Adults who have Internet access at home are much more likely to be in romantic relationships than adults without Internet access, according to research to be presented at the 105th Annual Meeting of the American Sociological Association.
"Although prior research on the social impacts of Internet use has been rather ambiguous about the social cost of time spent online, our research suggests that Internet access has an important role to play in helping Americans find mates," said Michael J. Rosenfeld, an associate professor of sociology at Stanford University and the lead author of the study, "Meeting Online: The Rise of the Internet as a Social Intermediary."
According to the study, 82.2 percent of participants who had Internet access at home also had a spouse or romantic partner, compared to a 62.8-percent partnership rate for adults who did not have Internet access. The paper uses data from Wave I of the How Couples Meet and Stay Together (HCMST) survey, a nationally representative survey of 4,002 adults, of whom 3,009 had a spouse or romantic partner.
In addition to finding that people are more likely to be in romantic relationships if they have Internet access in their homes, Rosenfeld and study co-author Reuben J. Thomas, an assistant professor of sociology at the City University of New York, found that the Internet is the one social arena that is unambiguously gaining importance over time as a place where couples meet.
"With the meteoric rise of the Internet as a way couples have met in the past few years, and the concomitant recent decline in the central role of friends, it is possible that in the next several years the Internet could eclipse friends as the most influential way Americans meet their romantic partners, displacing friends out of the top position for the first time since the early 1940s," Rosenfeld said.

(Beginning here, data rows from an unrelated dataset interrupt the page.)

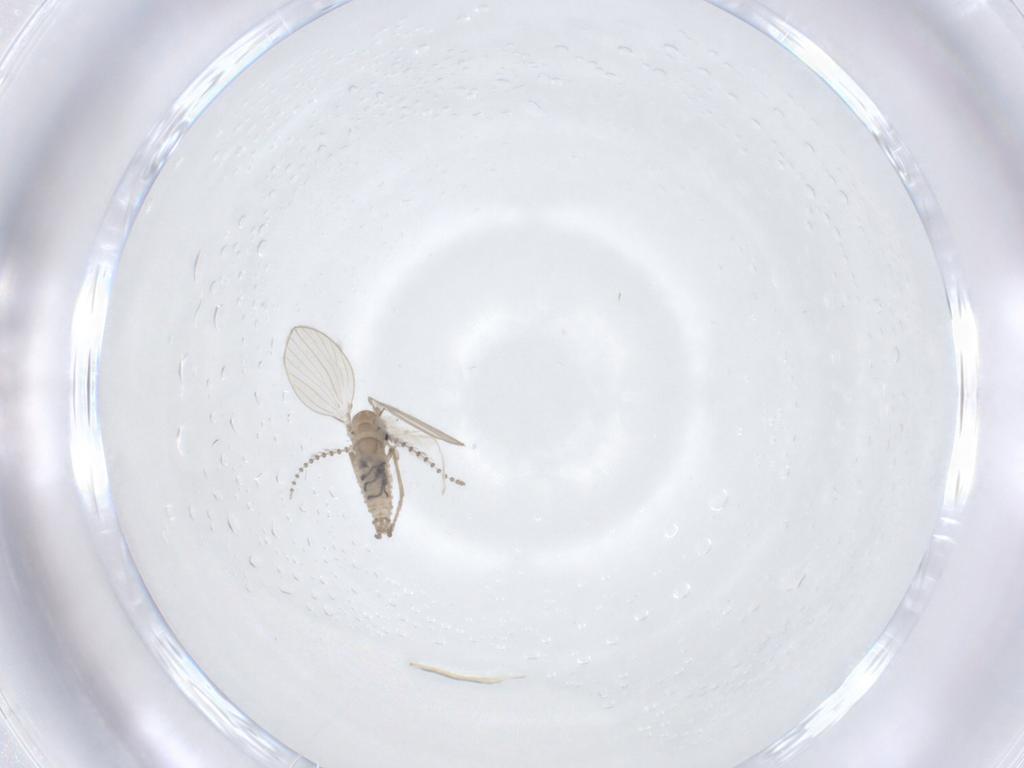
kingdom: Animalia
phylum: Arthropoda
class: Insecta
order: Diptera
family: Psychodidae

The study also found that the Internet is especially important for finding potential partners in groups where the supply is small or difficult to identify such as in the gay, lesbian, and middle-aged heterosexual communities.
Among couples who met within two years of the HCMST Wave I survey in the winter of 2009, 61 percent of same-sex couples and 21.5 percent of heterosexual couples met online.
"Couples who meet online are much more likely to be same-sex couples, and somewhat more likely to be from different religious backgrounds," Rosenfeld said. "The Internet is not simply a new and more efficient way to keep in touch with our existing networks; rather the Internet is a new kind of social intermediary that may reshape the kinds of partners and relationships we have."